Pretrain & Finetune MLM with fastai 4: warm&decay lr shedule + discriminative lr

We follow the hyperparamter of ELECTRA paper (Table 7), and its official implemenation of linear warm up and decay, to train the MRPC dataset.



  • One cycle seems (didn’t run many times) to perform very similarly, with the same learning rate’s’ under default setting (pct_start…).
  • According to the lr schedule of official implementaion , it is not two phase lr shedule, but do both warmup and decay at the same time. My understanding is it is equal to this
lr = (lr-end_lr)*(1-step/total_steps)**1 + end_lr
lr = lr * min(1.0, step/total_warmup_steps)

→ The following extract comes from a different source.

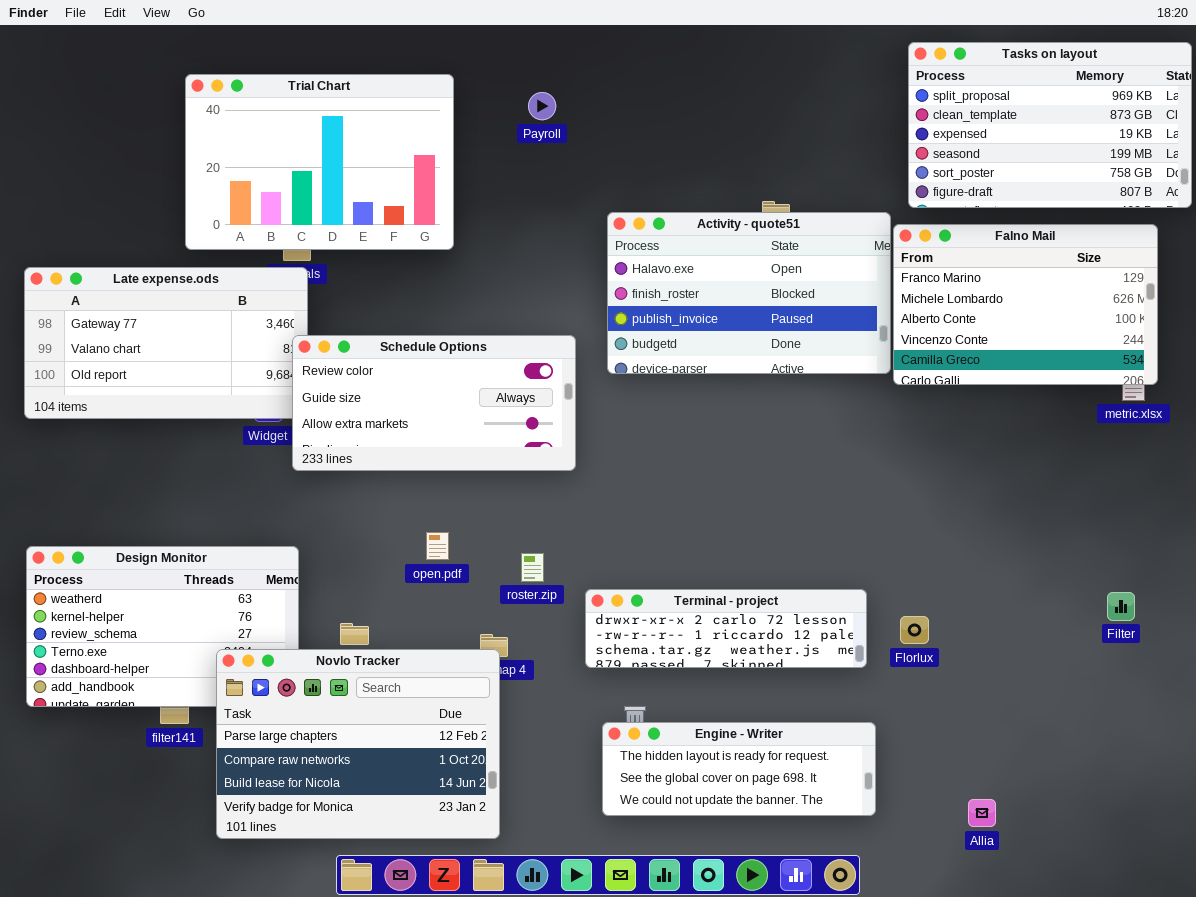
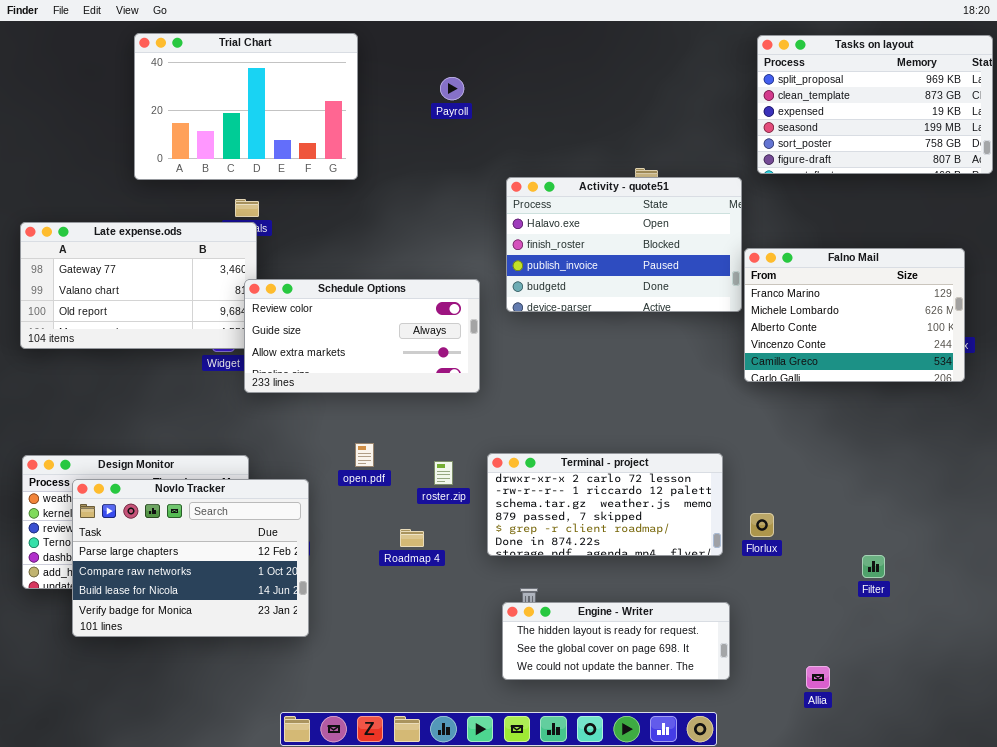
Trial Chart: [185,74,454,250] -> [134,33,358,180], moved
Falno Mail: [893,224,1158,385] -> [744,248,965,382], moved
Terminal - project: [585,589,867,668] -> [487,453,723,556], resized
Filter: [1107,592,1135,621] -> [862,555,885,578], moved
Novlo Tracker: [216,649,500,839] -> [72,479,309,637], moved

so warm up has no effect after warming up, decay has little effect in the early phase. If you know some tensorflow, please correct me if I am wrong !!

“Pretrain MLM and fintune on GLUE with fastai”

Previous posts.

  1. MaskedLM callback and ELECTRA callback

  2. TextDataLoader - faster/as fast as, but also with sliding window, cache, and bar

  3. Novel Huggingface/nlp integration: train on and show_batch hf/nlp datasets

In the end of series, we'll try to reproduce the result of ELECTRA from scratch with fastai.

(Spoiler alert: multi task training are on their way !!)

(Spoiler alert: multi task training are on their way !!)

  • To train not only mrpc, I create a helper get_glue_learner.
    So we can do get_glue_learner(electra_config, <task_name>)

  • I switch from Colab to using vscode connects to our lab server, and jupyter notebook in vscode can’t display pretty training sheet, so I add with learn.no_logging(), which you should remove it if you’re not using vscode.